▸ **Activity**: Wherever a picture appears, leave it out; set down everything else in the records exactly.

▸ **Source information**:
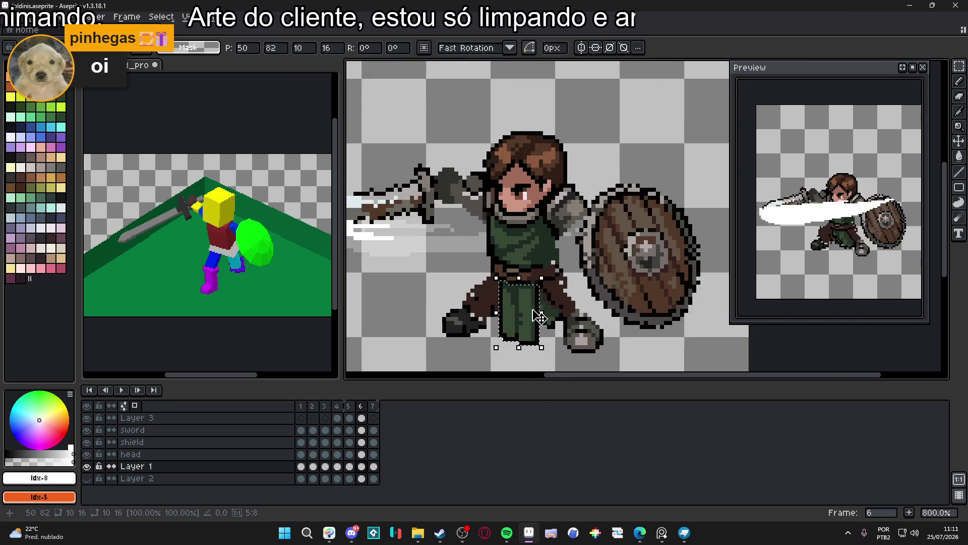
scroll(534, 317, up, 5)
key(b)
key(ctrl+d)
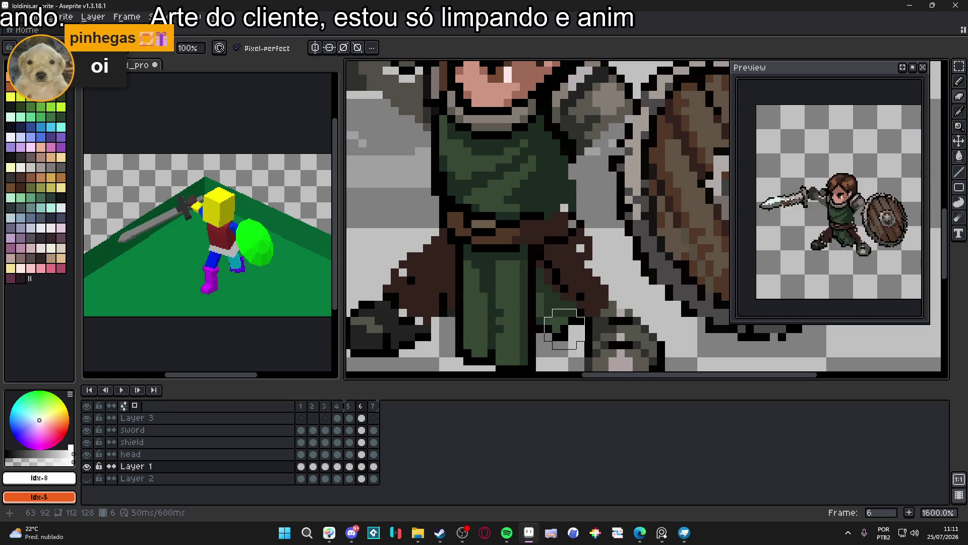
key(Delete)
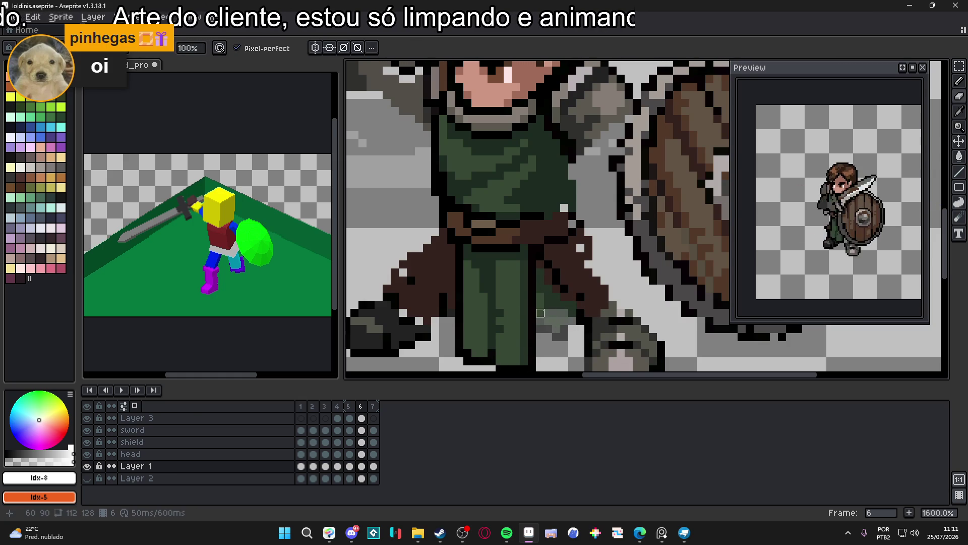
Pick dark brown #35221d and marquee-select the leg on frame 6
alt+click(573, 305)
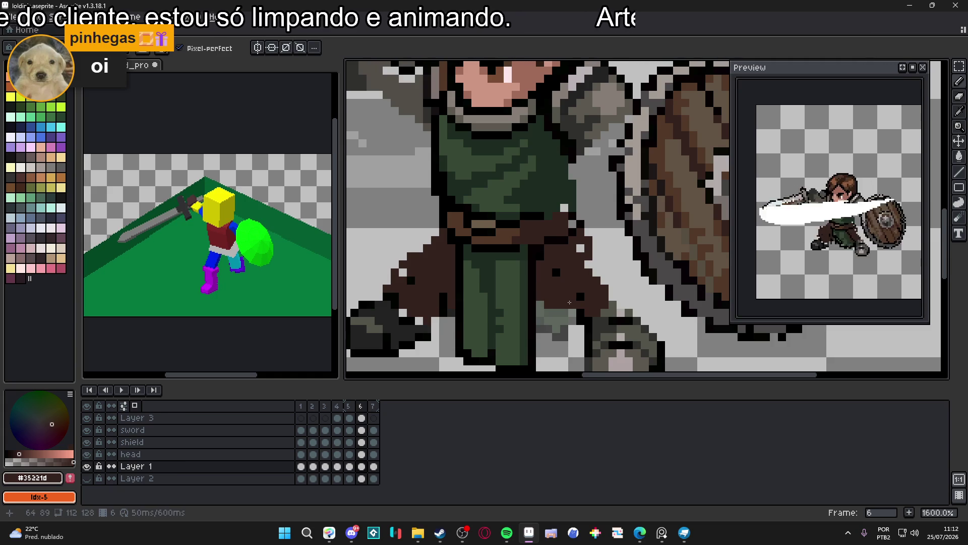
scroll(569, 302, down, 3)
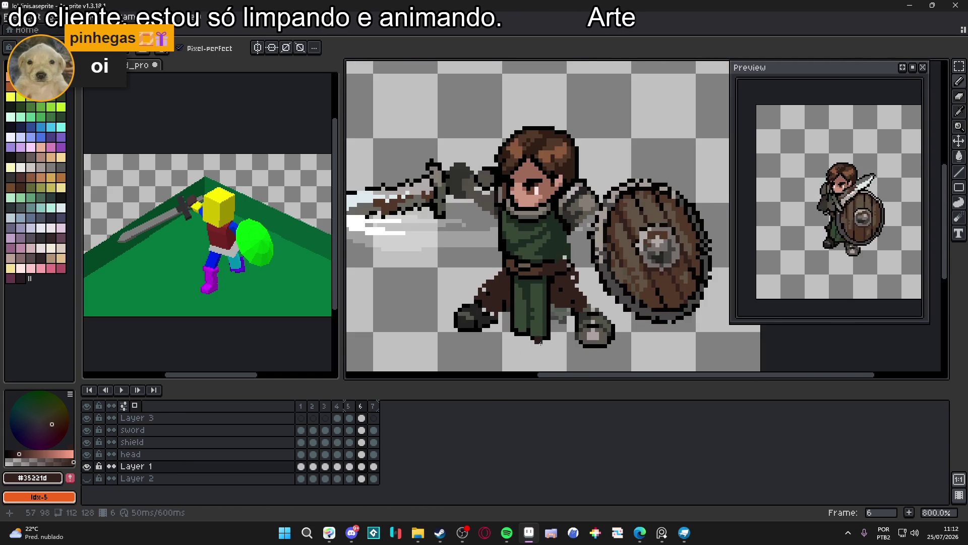
click(373, 466)
click(362, 466)
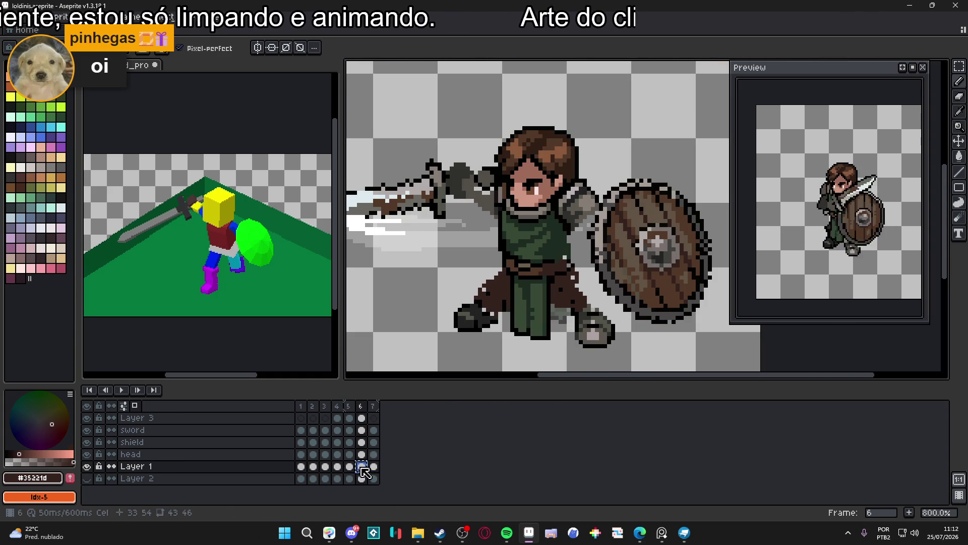
scroll(541, 320, up, 3)
key(m)
mouse_move(560, 358)
mouse_down()
mouse_move(520, 245)
mouse_move(484, 240)
mouse_up()
Paste the green leg onto frame 7 and erase stray pixels beside the right leg
click(374, 466)
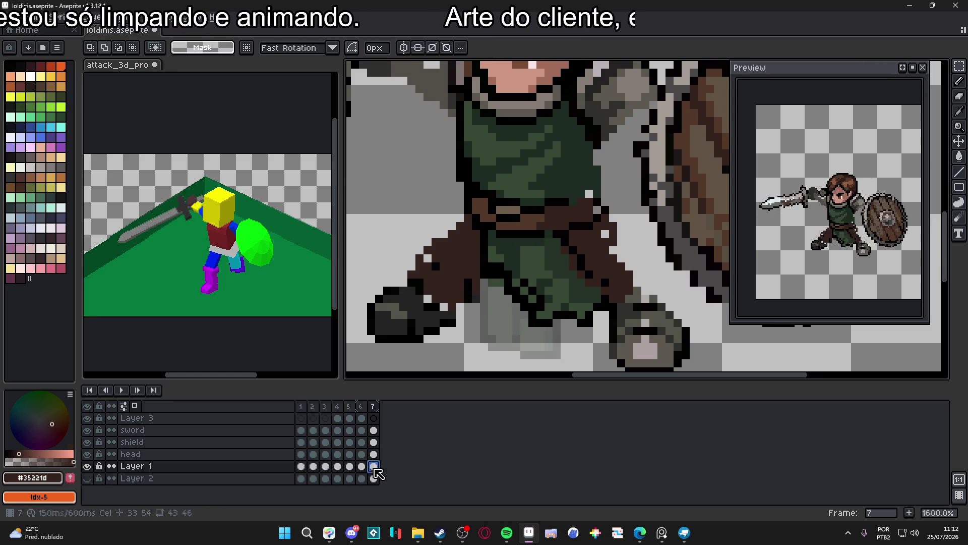
key(ctrl+v)
key(b)
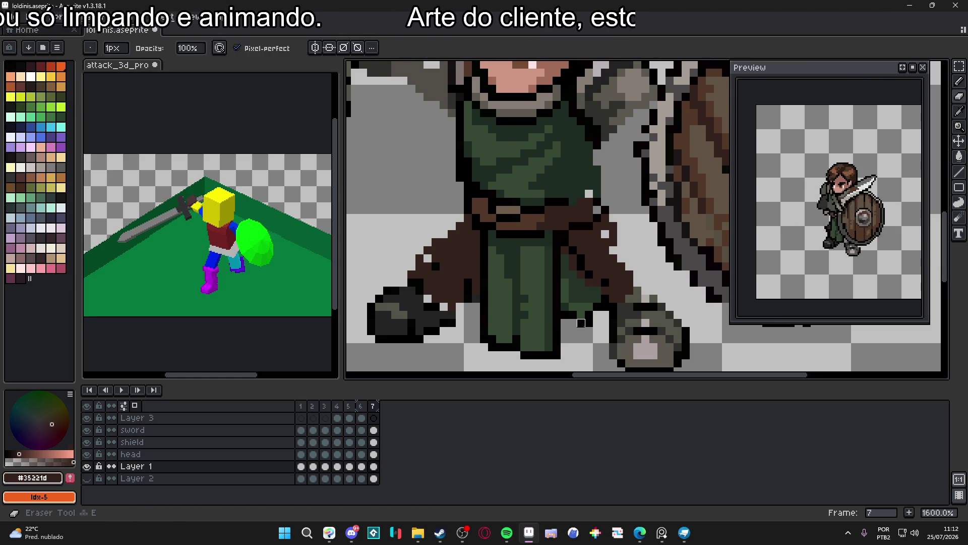
key(v)
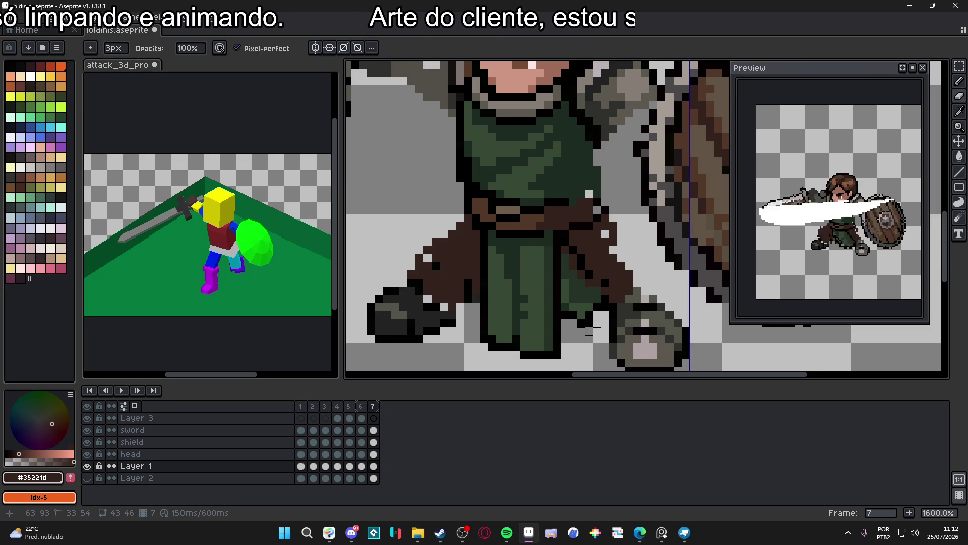
key(minus)
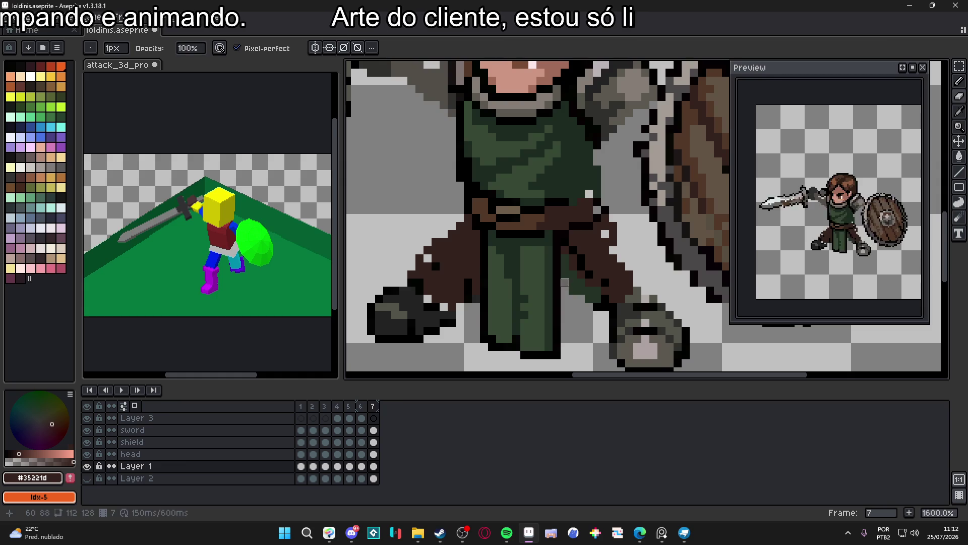
key(e)
mouse_move(569, 247)
mouse_down()
mouse_move(576, 287)
mouse_move(593, 298)
mouse_up()
key(b)
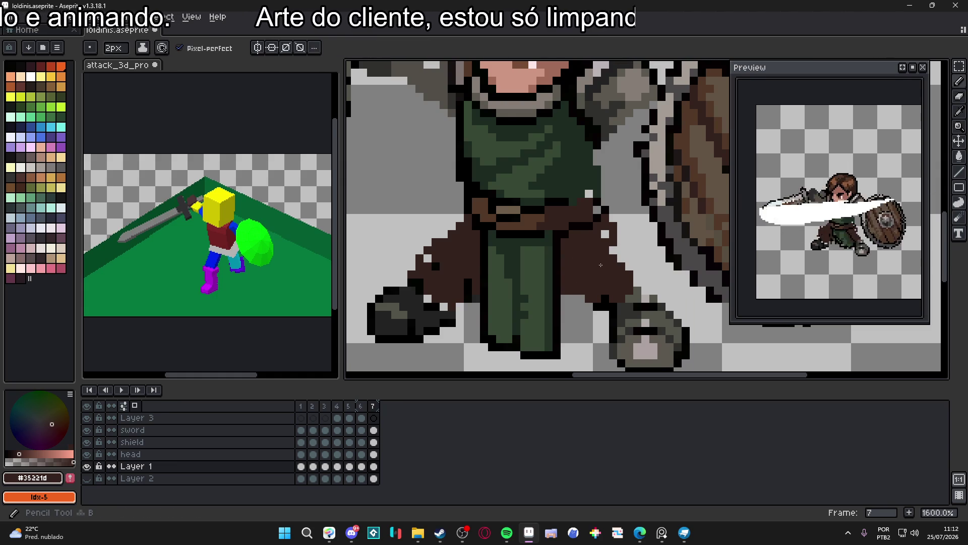
Recentre the whole sprite in view and save loldinis.aseprite
scroll(600, 265, down, 2)
scroll(601, 265, down, 2)
drag(576, 272, 464, 279)
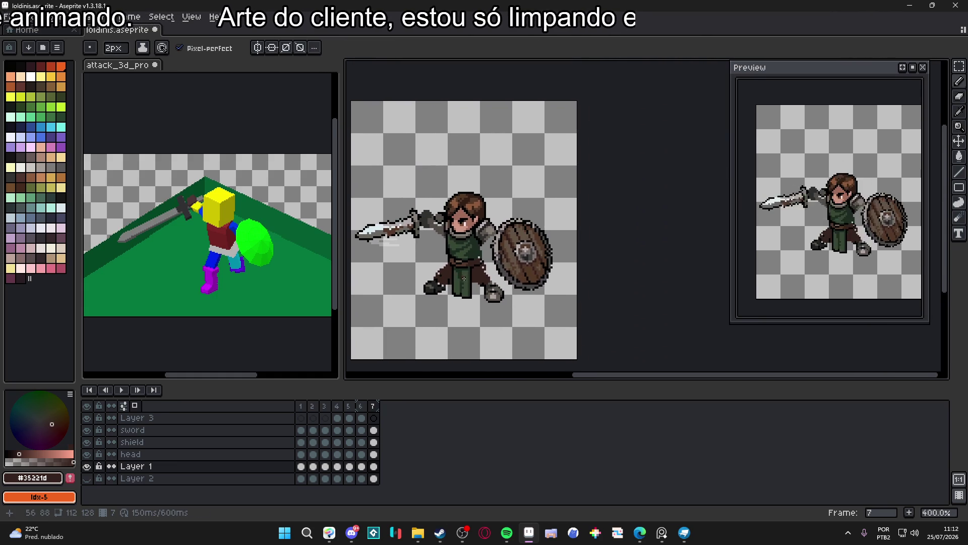
scroll(460, 275, down, 1)
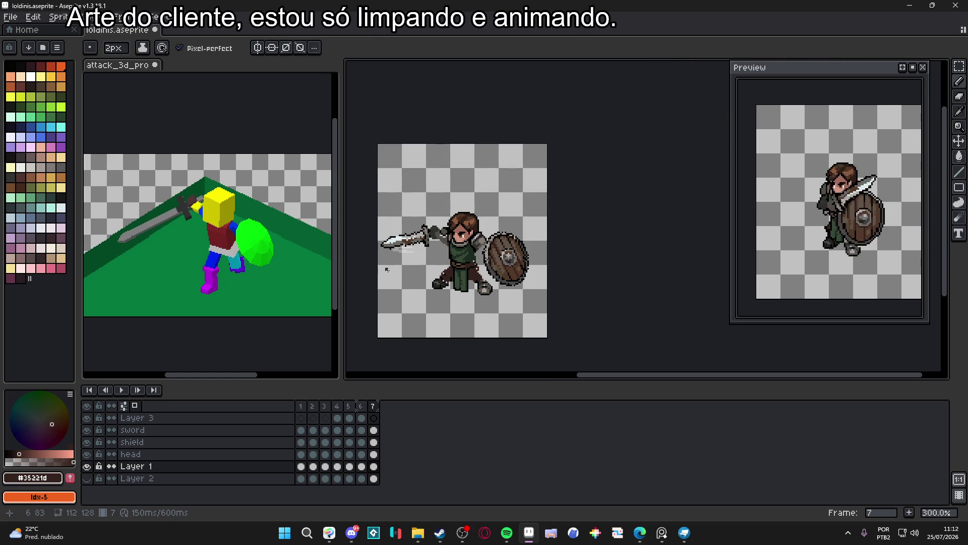
scroll(473, 206, up, 1)
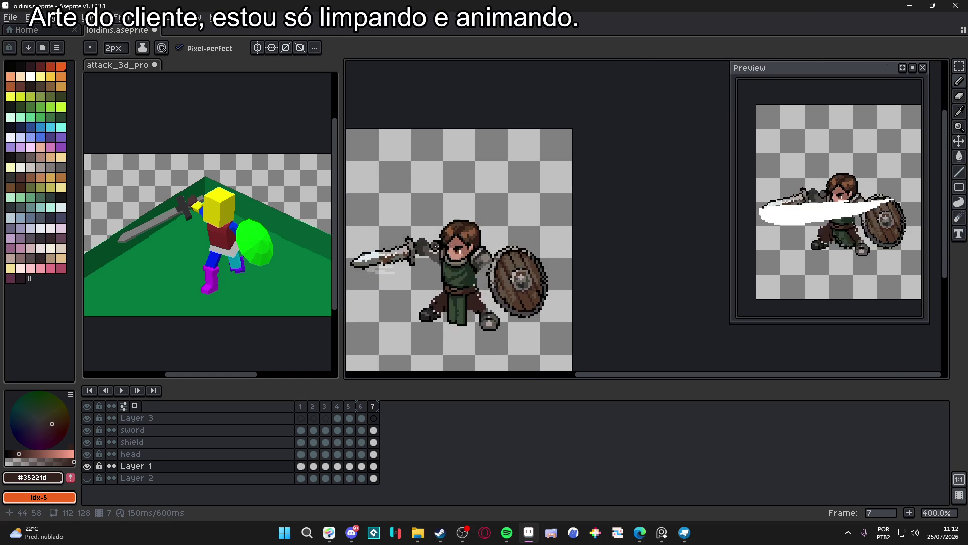
drag(529, 238, 615, 195)
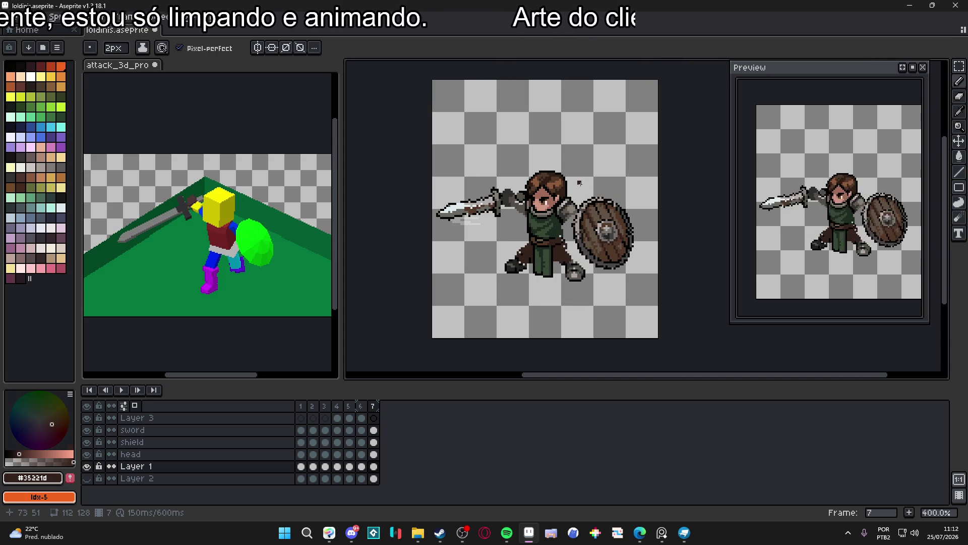
scroll(568, 175, up, 1)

▸ **Result of the exercise**:
scroll(534, 317, up, 5)
key(b)
key(ctrl+d)
key(Delete)
Pick dark brown #35221d and marquee-select the leg on frame 6
alt+click(573, 305)
scroll(569, 302, down, 3)
click(373, 466)
click(362, 466)
scroll(541, 320, up, 3)
key(m)
mouse_move(560, 358)
mouse_down()
mouse_move(520, 245)
mouse_move(484, 240)
mouse_up()
Paste the green leg onto frame 7 and erase stray pixels beside the right leg
click(374, 466)
key(ctrl+v)
key(b)
key(v)
key(minus)
key(e)
mouse_move(569, 247)
mouse_down()
mouse_move(576, 287)
mouse_move(593, 298)
mouse_up()
key(b)
Recentre the whole sprite in view and save loldinis.aseprite
scroll(600, 265, down, 2)
scroll(601, 265, down, 2)
drag(576, 272, 464, 279)
scroll(460, 275, down, 1)
scroll(473, 206, up, 1)
drag(529, 238, 615, 195)
scroll(568, 175, up, 1)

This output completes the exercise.